The Lions are unquestionably a better team with Decker in the lineup, but we have yet to see his level of play reach where he was at the end of his rookie season in 2016. His performance is lagging while the natural accumulation of rust is knocked off.
Decker struggled mightily on Thanksgiving attempting to bottle up Vikings defensive end Everson Griffen, who is tied for the NFL lead with 12 sacks. He dropped quarterback Matthew Stafford twice on Thursday and routinely found his way into the backfield during the victory.
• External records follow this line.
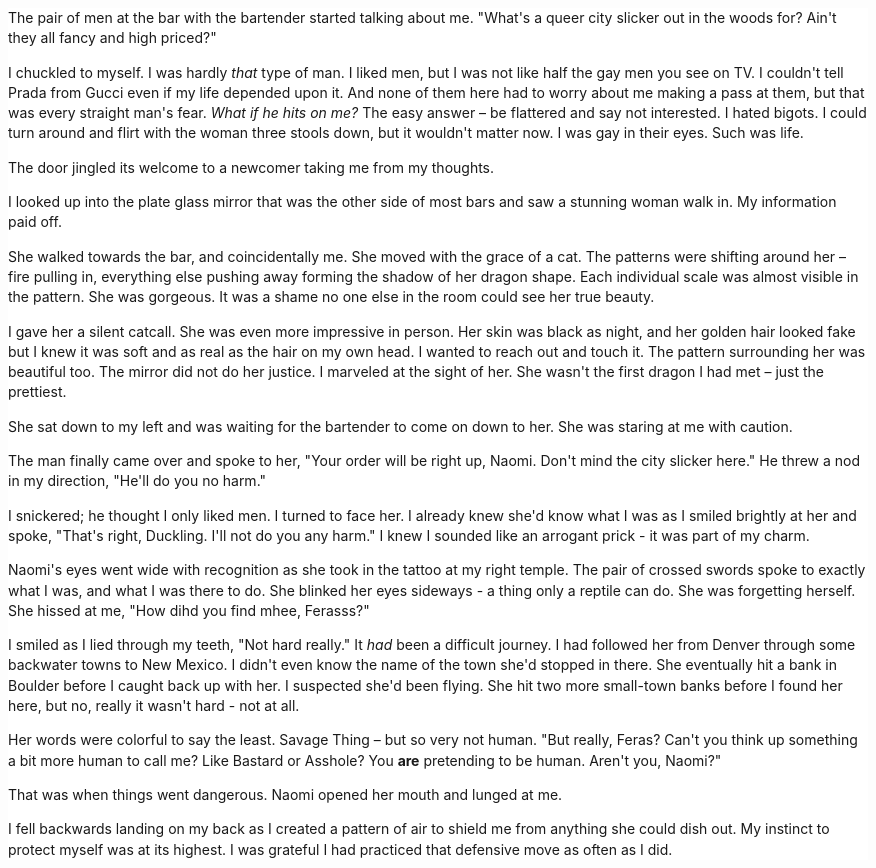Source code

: The pair of men at the bar with the bartender started talking about me. "What's a queer city slicker out in the woods for? Ain't they all fancy and high priced?"

I chuckled to myself. I was hardly _that_ type of man. I liked men, but I was not like half the gay men you see on TV. I couldn't tell Prada from Gucci even if my life depended upon it. And none of them here had to worry about me making a pass at them, but that was every straight man's fear. _What if he hits on me?_ The easy answer – be flattered and say not interested. I hated bigots. I could turn around and flirt with the woman three stools down, but it wouldn't matter now. I was gay in their eyes. Such was life.

The door jingled its welcome to a newcomer taking me from my thoughts. 

I looked up into the plate glass mirror that was the other side of most bars and saw a stunning woman walk in. My information paid off.
 
She walked towards the bar, and coincidentally me. She moved with the grace of a cat. The patterns were shifting around her – fire pulling in, everything else pushing away forming the shadow of her dragon shape. Each individual scale was almost visible in the pattern. She was gorgeous. It was a shame no one else in the room could see her true beauty.

I gave her a silent catcall. She was even more impressive in person. Her skin was black as night, and her golden hair looked fake but I knew it was soft and as real as the hair on my own head. I wanted to reach out and touch it. The pattern surrounding her was beautiful too. The mirror did not do her justice. I marveled at the sight of her. She wasn't the first dragon I had met – just the prettiest.

She sat down to my left and was waiting for the bartender to come on down to her. She was staring at me with caution.

The man finally came over and spoke to her, "Your order will be right up, Naomi. Don't mind the city slicker here." He threw a nod in my direction, "He'll do you no harm."

I snickered; he thought I only liked men. I turned to face her. I already knew she'd know what I was as I smiled brightly at her and spoke, "That's right, Duckling. I'll not do you any harm." I knew I sounded like an arrogant prick - it was part of my charm.

Naomi's eyes went wide with recognition as she took in the tattoo at my right temple. The pair of crossed swords spoke to exactly what I was, and what I was there to do. She blinked her eyes sideways - a thing only a reptile can do. She was forgetting herself. She hissed at me, "How dihd you find mhee, Ferasss?"

I smiled as I lied through my teeth, "Not hard really." It _had_ been a difficult journey. I had followed her from Denver through some backwater towns to New Mexico. I didn't even know the name of the town she'd stopped in there. She eventually hit a bank in Boulder before I caught back up with her. I suspected she'd been flying. She hit two more small-town banks before I found her here, but no, really it wasn't hard - not at all.

Her words were colorful to say the least. Savage Thing – but so very not human. "But really, Feras? Can't you think up something a bit more human to call me? Like Bastard or Asshole? You **are** pretending to be human. Aren't you, Naomi?"

That was when things went dangerous. Naomi opened her mouth and lunged at me.

I fell backwards landing on my back as I created a pattern of air to shield me from anything she could dish out. My instinct to protect myself was at its highest. I was grateful I had practiced that defensive move as often as I did.
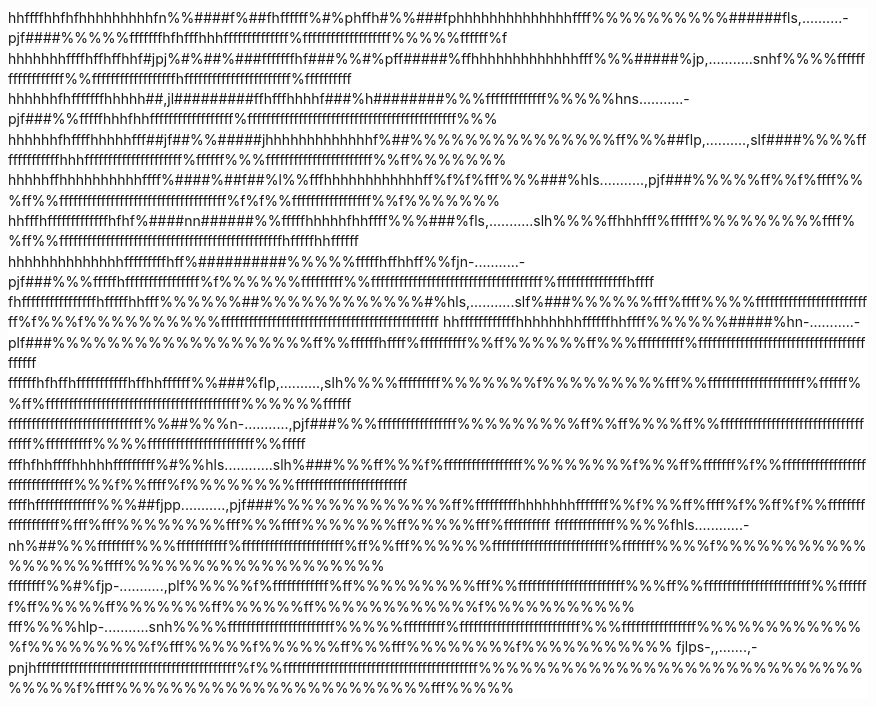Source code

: hhffffhhfhfhhhhhhhhhfn%%####f%##fhffffff%#%phffh#%%###fphhhhhhhhhhhhhhffff%%%%%%%%%%######fls,..........-pjf####%%%%%fffffffhfhfffhhhffffffffffffff%fffffffffffffffffff%%%%%ffffff%f
hhhhhhhffffhffhffhhf#jpj%#%##%###fffffffhf###%%#%pff#####%ffhhhhhhhhhhhhhfff%%%#####%jp,...........snhf%%%%ffffffffffffffffff%%ffffffffffffffffffhfffffffffffffffffffffff%ffffffffff
hhhhhhfhfffffffhhhhh##,jl#########ffhfffhhhhf###%h########%%%fffffffffffff%%%%%hns...........-pjf###%%fffffhhhfhhffffffffffffffffff%fffffffffffffffffffffffffffffffffffffffffffff%%%
hhhhhhfhffffhhhhhfff##jf##%%#####jhhhhhhhhhhhhhf%##%%%%%%%%%%%%%%%ff%%%##flp,..........,slf####%%%%fffffffffffffhhhfffffffffffffffffffff%ffffff%%%fffffffffffffffffffffff%%ff%%%%%%%
hhhhhffhhhhhhhhhhffff%####%##f##%l%%fffhhhhhhhhhhhhff%f%f%fff%%%###%hls...........,pjf###%%%%%ff%%f%ffff%%%ff%%ffffffffffffffffffffffffffffffffffff%f%f%%fffffffffffffffff%%f%%%%%%%
hhfffhfffffffffffffhfhf%####nn######%%fffffhhhhhfhhffff%%%###%fls,...........slh%%%%ffhhhfff%ffffff%%%%%%%%%ffff%%ff%%ffffffffffffffffffffffffffffffffffffffffffffffffhfffffhhffffff
hhhhhhhhhhhhhhfffffffffhff%##########%%%%%fffffhffhhff%%fjn-...........-pjf###%%%fffffhffffffffffffffff%f%%%%%%fffffffff%%fffffffffffffffffffffffffffffffffffff%fffffffffffffffhffff
fhffffffffffffffffhfffffhhfff%%%%%%##%%%%%%%%%%%%#%hls,...........slf%###%%%%%%fff%ffff%%%%ffffffffffffffffffffffffff%f%%%f%%%%%%%%%%fffffffffffffffffffffffffffffffffffffffffffffff
hhffffffffffffhhhhhhhhffffffhhffff%%%%%%#####%hn-...........-plf###%%%%%%%%%%%%%%%%%%%ff%%ffffffhffff%ffffffffff%%ff%%%%%%ff%%%ffffffffff%ffffffffffffffffffffffffffffffffffffffffff
ffffffhfhffhfffffffffffhffhhffffff%%###%flp,..........,slh%%%%fffffffff%%%%%%%f%%%%%%%%%fff%%fffffffffffffffffffff%ffffff%%ff%ffffffffffffffffffffffffffffffffffffffffff%%%%%%ffffff
fffffffffffffffffffffffffffff%%##%%%n-...........,pjf###%%%fffffffffffffffff%%%%%%%%%ff%%ff%%%%ff%%ffffffffffffffffffffffffffffffffffff%ffffffffff%%%%fffffffffffffffffffffff%%fffff
fffhfhhffffhhhhhfffffffff%#%%hls............slh%###%%%ff%%%f%fffffffffffffffff%%%%%%%%f%%%ff%fffffff%f%%ffffffffffffffffffffffffffffffff%%%f%%ffff%f%%%%%%%%ffffffffffffffffffffffff
ffffhfffffffffffff%%%##fjpp...........,pjf###%%%%%%%%%%%%%ff%fffffffffhhhhhhhfffffff%%f%%%ff%ffff%f%%ff%f%%fffffffffffffffffff%fff%fff%%%%%%%%fff%%%ffff%%%%%%%ff%%%%%fff%ffffffffff
fffffffffffff%%%%fhls............-nh%##%%%ffffffff%%%fffffffffff%ffffffffffffffffffffff%ff%%fff%%%%%%fffffffffffffffffffffffff%fffffff%%%%f%%%%%%%%%%%%%%%%%%ffff%%%%%%%%%%%%%%%%%%%
ffffffff%%#%fjp-...........,plf%%%%%f%ffffffffffff%ff%%%%%%%%%fff%%fffffffffffffffffffffff%%%ff%%fffffffffffffffffffffff%%fffffff%ff%%%%%ff%%%%%%%ff%%%%%%ff%%%%%%%%%%%%f%%%%%%%%%%%
fff%%%%hlp-...........snh%%%%fffffffffffffffffffffff%%%%%fffffffff%ffffffffffffffffffffffffff%%%ffffffffffffffff%%%%%%%%%%%%%f%%%%%%%%%f%fff%%%%%f%%%%%%ff%%%fff%%%%%%%%f%%%%%%%%%%%
fjlps-,,.......,-pnjhfffffffffffffffffffffffffffffffffffffffffff%f%%ffffffffffffffffffffffffffffffffffffffffff%%%%%%%%%%%%%%%%%%%%%%%%%%%%%%%%%f%ffff%%%%%%%%%%%%%%%%%%%%%%%fff%%%%%
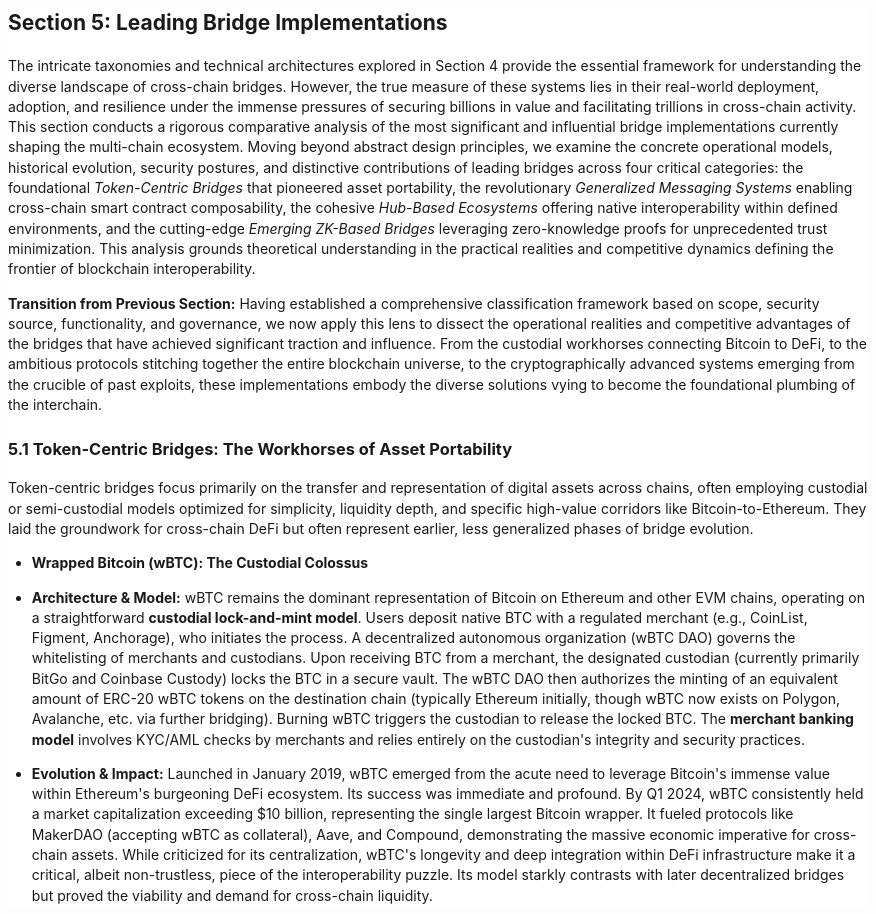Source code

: 
## Section 5: Leading Bridge Implementations

The intricate taxonomies and technical architectures explored in Section 4 provide the essential framework for understanding the diverse landscape of cross-chain bridges. However, the true measure of these systems lies in their real-world deployment, adoption, and resilience under the immense pressures of securing billions in value and facilitating trillions in cross-chain activity. This section conducts a rigorous comparative analysis of the most significant and influential bridge implementations currently shaping the multi-chain ecosystem. Moving beyond abstract design principles, we examine the concrete operational models, historical evolution, security postures, and distinctive contributions of leading bridges across four critical categories: the foundational *Token-Centric Bridges* that pioneered asset portability, the revolutionary *Generalized Messaging Systems* enabling cross-chain smart contract composability, the cohesive *Hub-Based Ecosystems* offering native interoperability within defined environments, and the cutting-edge *Emerging ZK-Based Bridges* leveraging zero-knowledge proofs for unprecedented trust minimization. This analysis grounds theoretical understanding in the practical realities and competitive dynamics defining the frontier of blockchain interoperability.

**Transition from Previous Section:** Having established a comprehensive classification framework based on scope, security source, functionality, and governance, we now apply this lens to dissect the operational realities and competitive advantages of the bridges that have achieved significant traction and influence. From the custodial workhorses connecting Bitcoin to DeFi, to the ambitious protocols stitching together the entire blockchain universe, to the cryptographically advanced systems emerging from the crucible of past exploits, these implementations embody the diverse solutions vying to become the foundational plumbing of the interchain.

### 5.1 Token-Centric Bridges: The Workhorses of Asset Portability

Token-centric bridges focus primarily on the transfer and representation of digital assets across chains, often employing custodial or semi-custodial models optimized for simplicity, liquidity depth, and specific high-value corridors like Bitcoin-to-Ethereum. They laid the groundwork for cross-chain DeFi but often represent earlier, less generalized phases of bridge evolution.

*   **Wrapped Bitcoin (wBTC): The Custodial Colossus**

*   **Architecture & Model:** wBTC remains the dominant representation of Bitcoin on Ethereum and other EVM chains, operating on a straightforward **custodial lock-and-mint model**. Users deposit native BTC with a regulated merchant (e.g., CoinList, Figment, Anchorage), who initiates the process. A decentralized autonomous organization (wBTC DAO) governs the whitelisting of merchants and custodians. Upon receiving BTC from a merchant, the designated custodian (currently primarily BitGo and Coinbase Custody) locks the BTC in a secure vault. The wBTC DAO then authorizes the minting of an equivalent amount of ERC-20 wBTC tokens on the destination chain (typically Ethereum initially, though wBTC now exists on Polygon, Avalanche, etc. via further bridging). Burning wBTC triggers the custodian to release the locked BTC. The **merchant banking model** involves KYC/AML checks by merchants and relies entirely on the custodian's integrity and security practices.

*   **Evolution & Impact:** Launched in January 2019, wBTC emerged from the acute need to leverage Bitcoin's immense value within Ethereum's burgeoning DeFi ecosystem. Its success was immediate and profound. By Q1 2024, wBTC consistently held a market capitalization exceeding $10 billion, representing the single largest Bitcoin wrapper. It fueled protocols like MakerDAO (accepting wBTC as collateral), Aave, and Compound, demonstrating the massive economic imperative for cross-chain assets. While criticized for its centralization, wBTC's longevity and deep integration within DeFi infrastructure make it a critical, albeit non-trustless, piece of the interoperability puzzle. Its model starkly contrasts with later decentralized bridges but proved the viability and demand for cross-chain liquidity.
Conditioning isn’t an issue for Decker, who was able to work on maintaining his cardio while rehabbing; it’s the technical proficiencies of his position. Playing offensive line requires a precise synchronization of the feet, knees, hips and hands to win the leverage battle against a 275-pound defender intent on wreaking havoc.
Strangely enough, it’s not too dissimilar from a golf swing, which requires a repetition of movements throughout the body to maintain a consistently straight shot.
“In theory, you look and you watch an offensive lineman and are like, ‘Oh, that’s not hard,’ but it is,” Decker said. “In theory, it’s easy. In practice and in execution, it’s very difficult. And it’s difficult to do it consistently.
“As an offensive lineman, and the other guys at this position, I’m sure they can attest to, the name of the game is consistency. You have just a couple bad plays, it can end up being a bad game for you.”
It doesn’t get any easier for Decker this week. He’ll be matched up against Terrell Suggs, a 15-year veteran who continues to produce at the highest levels, generating 43 quarterback pressures, according to Pro Football Focus. He’s translated that pressure into 9.5 sacks, giving him 124 on his career.
“I was watching that Monday night game, and he’s obviously an ageless player,” Decker said. “He’s always going to have some youth in him. He’s obviously still a productive pass rusher, their most productive pass rusher, just a big, physical guy.”